Wood has held leadership positions including President of the Primate Society of Great Britain and Ireland (1986 -1989), President of the Anatomical Society of Great Britain and Ireland (1996 -1997), and Vice-President of the Royal Anthropological Institute (1989-1992). Wood was Chair of the Wellcome Trust’s Science-based Archaeology Committee, and a member of the UK’s Natural Environment Research Council and the Science and Engineering Research Council. In 2023, he received the Royal Anthropological Institute's President's Lifetime Achievement Award in recognition of his over fifty years as a leading figure in human origins research, his focus on hominin adaptations and evolution, and his mentorship of numerous PhD students and post-doctoral researchers. He emphasizes collaboration, co-authoring most publications with students, post-docs, and colleagues.

==Research==
Wood's research centers on hominin systematics: improving species recognition, phylogenetic reconstruction, and distinguishing reliable phylogenetic signals from noise in the fossil record. His 1991 Koobi Fora monograph proposed that Homo habilis fossils likely represent two taxa-Homo habilis sensu stricto and Homo rudolfensis - while variation in Paranthropus boisei fits high sexual dimorphism in one species, and some early African Homo erectus may sample Homo ergaster. This proposal for Homo rudolfensis has influenced ongoing taxonomic debates in paleoanthropology, contributing to discussions about the boundaries and diversity of early Homo.
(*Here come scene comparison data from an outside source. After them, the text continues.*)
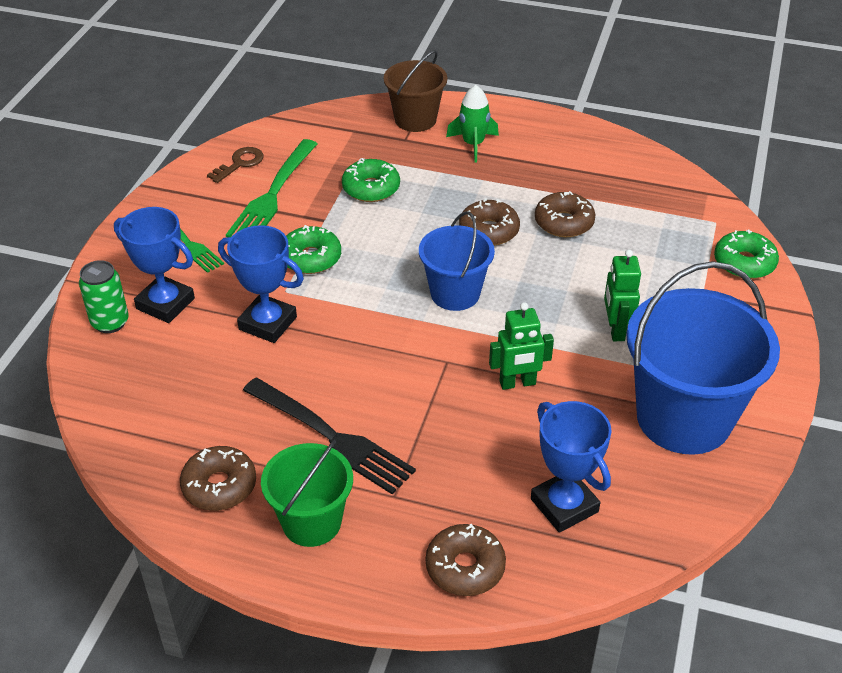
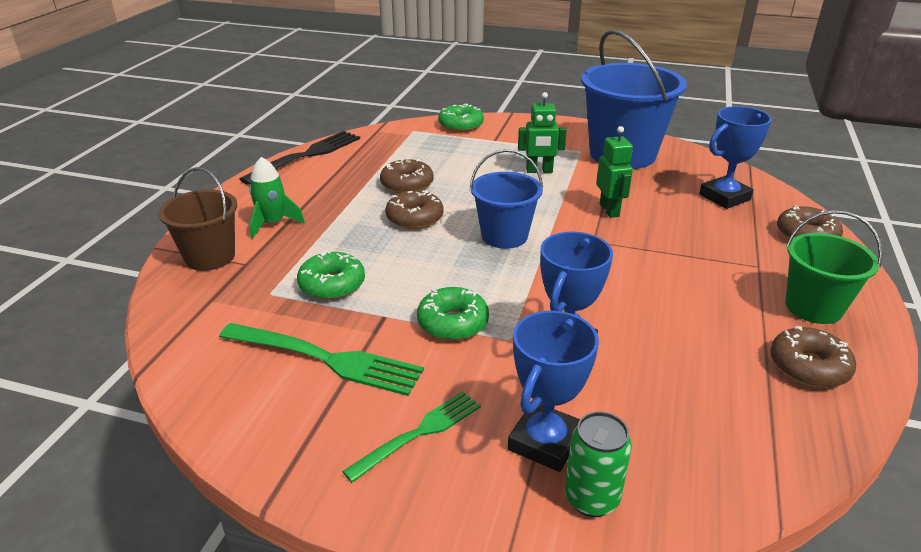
camera: 90 degrees left, 10 degrees down
brown key [207,147,264,183] -> none
black fork [243,378,416,494] -> black fork moved to [239,131,360,185]

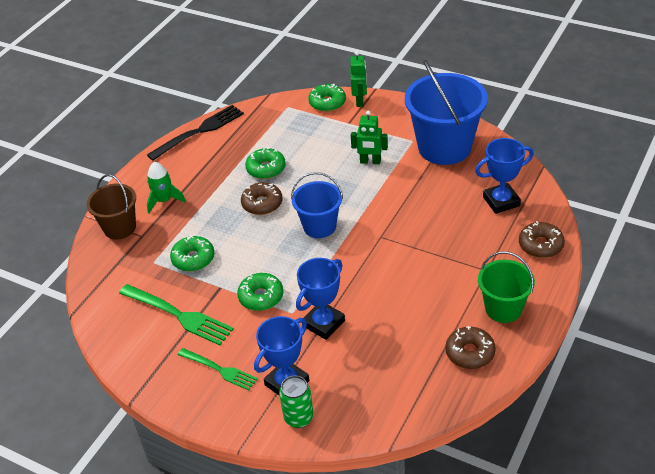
camera: 15 degrees right, 10 degrees up
green fork [342,392,481,482] -> green fork turned 60 degrees clockwise [178,348,257,390]
brown donut [380,158,433,193] -> green donut [245,147,286,179]
green robot [596,126,633,218] -> green robot moved to [350,51,367,107]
He has explored cladistic analyses of early hominin phylogeny and the role of homoplasy. Wood advocates reducing ignorance about human evolution rather than seeking definitive answers, preferring to challenge uncritically accepted views. His taxonomic framework for early Homo has influenced subsequent debates in the field.

===Soft-tissue anatomy and primate phylogeny===
Post-2000, Wood's work has shifted toward soft tissues, finding they often yield more reliable phylogenetic signals than hard tissues. Collaborating with Mark Collard, Sally Gibbs, and especially Rui Diogo, he has conducted comparative myology studies on primates, including dissections of gorillas, hylobates, chimpanzees, orangutans, and bonobos.

Key findings include support for a (Pan, Homo) clade based on muscle morphology of the head, neck, pectoral region, and upper limbs. Their 2012 monograph synthesizes these analyses, exploring muscle evolution in human bipedalism and tool use. Ongoing projects extend to trunk and lower limb musculature, testing against molecular phylogenies.

Wood's broader interests include dental evolution, evolvability, diet reconstruction via imaging, and epistemology in paleoanthropology.

==Selected publications==
- Wood, Bernard A. (1991). "Koobi Fora Research Project, Volume 4: Hominid Cranial Remains"
- Wood, B. A. (1992). "Origin and evolution of the genus Homo"
- Wood, B. (1999). "The human genus"
- Wood, B. (2000). "Human evolution: taxonomy and paleobiology"
- Wood, Bernard (2019). "Human Evolution: A Very Short Introduction"
- Wood, Bernard (2011). "Wiley-Blackwell Encyclopedia of Human Evolution"
- Diogo, Rui (2012). "Comparative Anatomy and Phylogeny of Primate Muscles and Human Evolution"
- Gibbs, S. (2000). "Soft-tissue characters in higher primate phylogenetics"
- Diogo, R. (2011). "Soft-tissue anatomy of the primates: phylogenetic analyses based on the muscles of the head, neck, pectoral region and upper limb, with notes on the evolution of these muscles"
- Wood, B. (2016). "Hominin taxic diversity: Fact or fantasy?"